Working Paper
Social protection expansions during crisis and fiscal space

From ad hoc to durable solutions?

This study provides a first attempt to contribute a large-scale assessment of whether crisis response as observed during the COVID-19 pandemic can serve as a feasible blueprint for creating durable solutions across countries. Adopting a lens on fiscal contracts, it assesses high-level parameters of both the collection and the spending sides of public finance. More precisely, it contrasts fiscal and political feasibility by considering fiscal capacity, policy portfolios, and existing inequality levels.

To do so, it draws on UNU-WIDER’s Government Revenue Dataset, containing measures on total non-tax and tax revenue as well as subcomponents. It further combines this dataset with the COVID-19 Stimulus Tracker of the United Nations Economic and Social Commission for Western Asia, comprising more than 7,000 policy measures implemented as a response to the challenges brought forth by the pandemic. Using an unsupervised clustering algorithm (k-means), it groups countries according to three key metrics: fiscal excess, spending diversity, and inequality as measured by the Gini coefficient.

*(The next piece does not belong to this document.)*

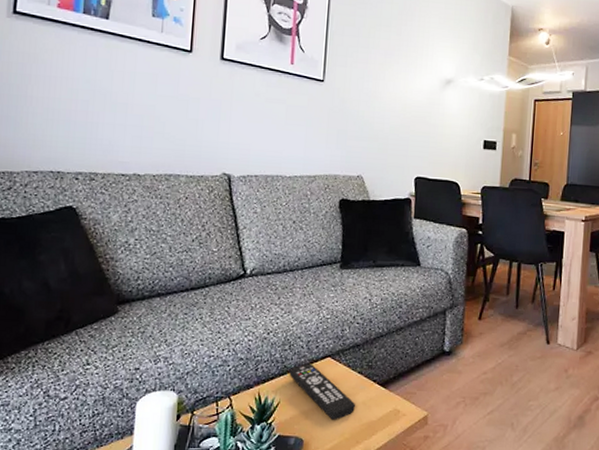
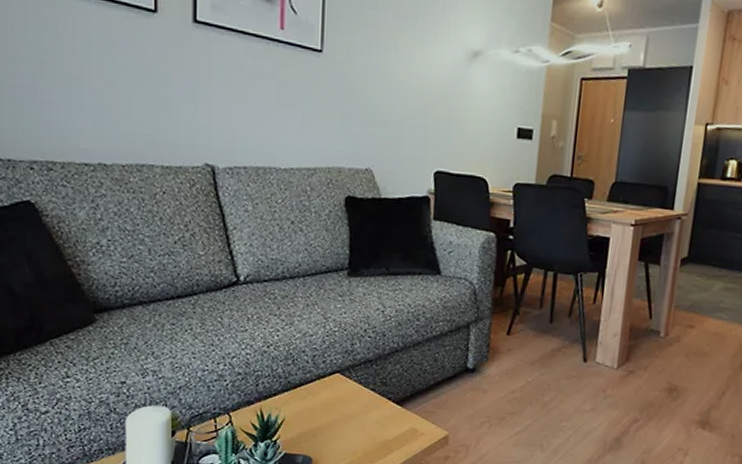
remote control: present [289,363,355,420] -> none [293,379,368,439]

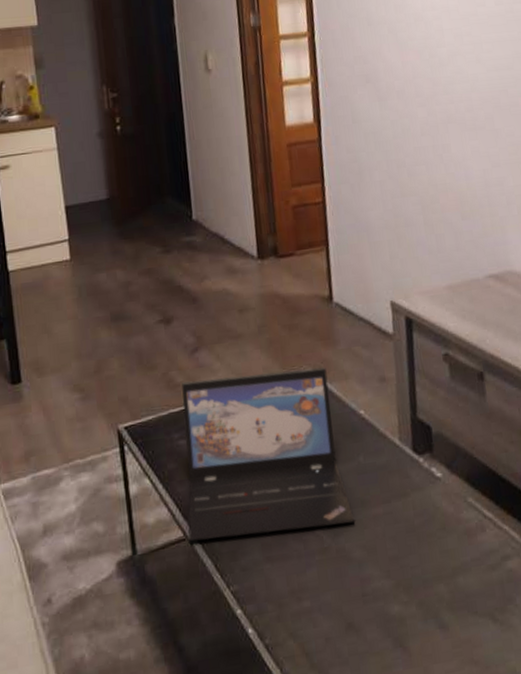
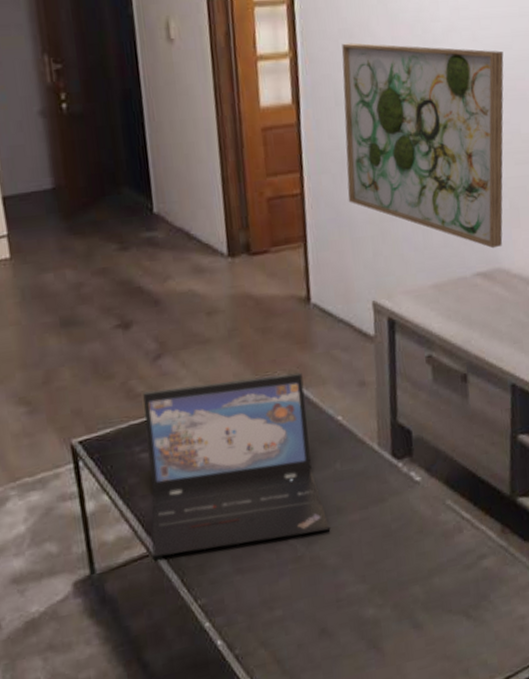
wall art: none [357,68,513,252] -> present [341,43,504,249]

The study highlights countries’ unequal capacity to respond to covariate shocks such as the pandemic, in both fiscal and political terms. While it has been argued that the pandemic accelerated a declining trend in between-country inequality, these vastly unequal crisis response abilities may reverse this trend in the long term. In addition, current social protection policy expansions and perhaps innovations seem to be more fiscally and politically feasible for high-income countries that are also characterized by greater equality in resource distribution and comparatively higher public goods spending.

Overall, country group differences may limit the role of crisis response during COVID-19 as potential blueprints in crafting adaptive, inclusive, and sustainable systems in less-developed economies.